Passage shown ->
====================

# Book Request



## BillT (Nov 3, 2013)

I love the music, and I keep wishing I knew more about the composers and their times. 

I want a book that takes me back to the day and allows me to experience what it was like to be them and to be there. I want to feel what was felt in the time when Beethoven’s first piano sonata was played. I want to walk down the streets of Vienna with Mozart. Why did people dress the way they did? What were they thinking about ? What were their goals, their desires for their family? I want to be in Chopin’s drawing-room when his pieces were being played, and learned.

In short, I want to read a book that not only tells me the facts of composers’ lives, but which creates the sense of what their times were like and how the music they were composing was felt in their times. This would be a work of history and biography *and* of music. 

Thanks,

Bill


----------



## Orfeo (Nov 14, 2013)

BillT said:


> I love the music, and I keep wishing I knew more about the composers and their times.
> 
> I want a book that takes me back to the day and allows me to experience what it was like to be them and to be there. I want to feel what was felt in the time when Beethoven's first piano sonata was played. I want to walk down the streets of Vienna with Mozart. Why did people dress the way they did? What were they thinking about ? What were their goals, their desires for their family? I want to be in Chopin's drawing-room when his pieces were being played, and learned.
> 
> ...


I would try _Nikolay Myaskovsky: The Conscience of Russian Music_, which chronicles his life and achievement during Russia's tumultuous period from the early 20th Century through Stalin's era. He was a Boris Pasternak in that his music reflects his country's turbulent changes during that time span, like Shostakovich, but more inwardly. Here's an excellent book on him that was released earlier this year.

https://rowman.com/ISBN/9781442231320

Enjoy.


----------



## JACE (Jul 18, 2014)

Of course, no single book can cover hundreds of years of classical music.

But I would recommend Stefan Zweig's _The World of Yesterday_ to help get an amazing portrait of music (and the art in general) in _fin de siècle_ Vienna. It's a fantastic memoir.


----------



## Taggart (Feb 14, 2013)

Covers a lot of history as well as people. As Steen himself says:



> The art of Biography
> Is different from Musicography.
> Musicography is about cellos
> But Biography is about fellows


----------



## QuietGuy (Mar 1, 2014)

Harold Schoenberg's _*Lives of the Great Composers*_


----------

====================

Source material ->

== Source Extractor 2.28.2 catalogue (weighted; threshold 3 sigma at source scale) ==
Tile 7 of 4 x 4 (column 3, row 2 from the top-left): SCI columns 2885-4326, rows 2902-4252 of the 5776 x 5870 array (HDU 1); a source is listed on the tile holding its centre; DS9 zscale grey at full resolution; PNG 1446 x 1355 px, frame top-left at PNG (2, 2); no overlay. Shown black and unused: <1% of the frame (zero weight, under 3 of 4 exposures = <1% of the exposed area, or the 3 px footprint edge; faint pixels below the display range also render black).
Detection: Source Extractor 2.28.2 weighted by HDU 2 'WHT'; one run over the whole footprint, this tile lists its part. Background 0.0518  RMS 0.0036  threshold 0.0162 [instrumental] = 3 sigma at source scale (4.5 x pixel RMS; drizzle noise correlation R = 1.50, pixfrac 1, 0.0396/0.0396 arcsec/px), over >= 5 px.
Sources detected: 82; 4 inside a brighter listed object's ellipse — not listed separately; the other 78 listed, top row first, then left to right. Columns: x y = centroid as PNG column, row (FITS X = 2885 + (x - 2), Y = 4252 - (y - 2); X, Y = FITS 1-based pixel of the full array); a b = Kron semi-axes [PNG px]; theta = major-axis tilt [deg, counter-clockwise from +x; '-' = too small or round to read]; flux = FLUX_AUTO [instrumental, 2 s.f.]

====================

Please rewrite the book thread starting at the words "https://rowman.com/ISBN/9781442231320" and stopping after "a fantastic memoir.", swapping "memoir" for "autobiography" each time it occurs.

https://rowman.com/ISBN/9781442231320

Enjoy.


----------



## JACE (Jul 18, 2014)

Of course, no single book can cover hundreds of years of classical music.

But I would recommend Stefan Zweig's _The World of Yesterday_ to help get an amazing portrait of music (and the art in general) in _fin de siècle_ Vienna. It's a fantastic autobiography.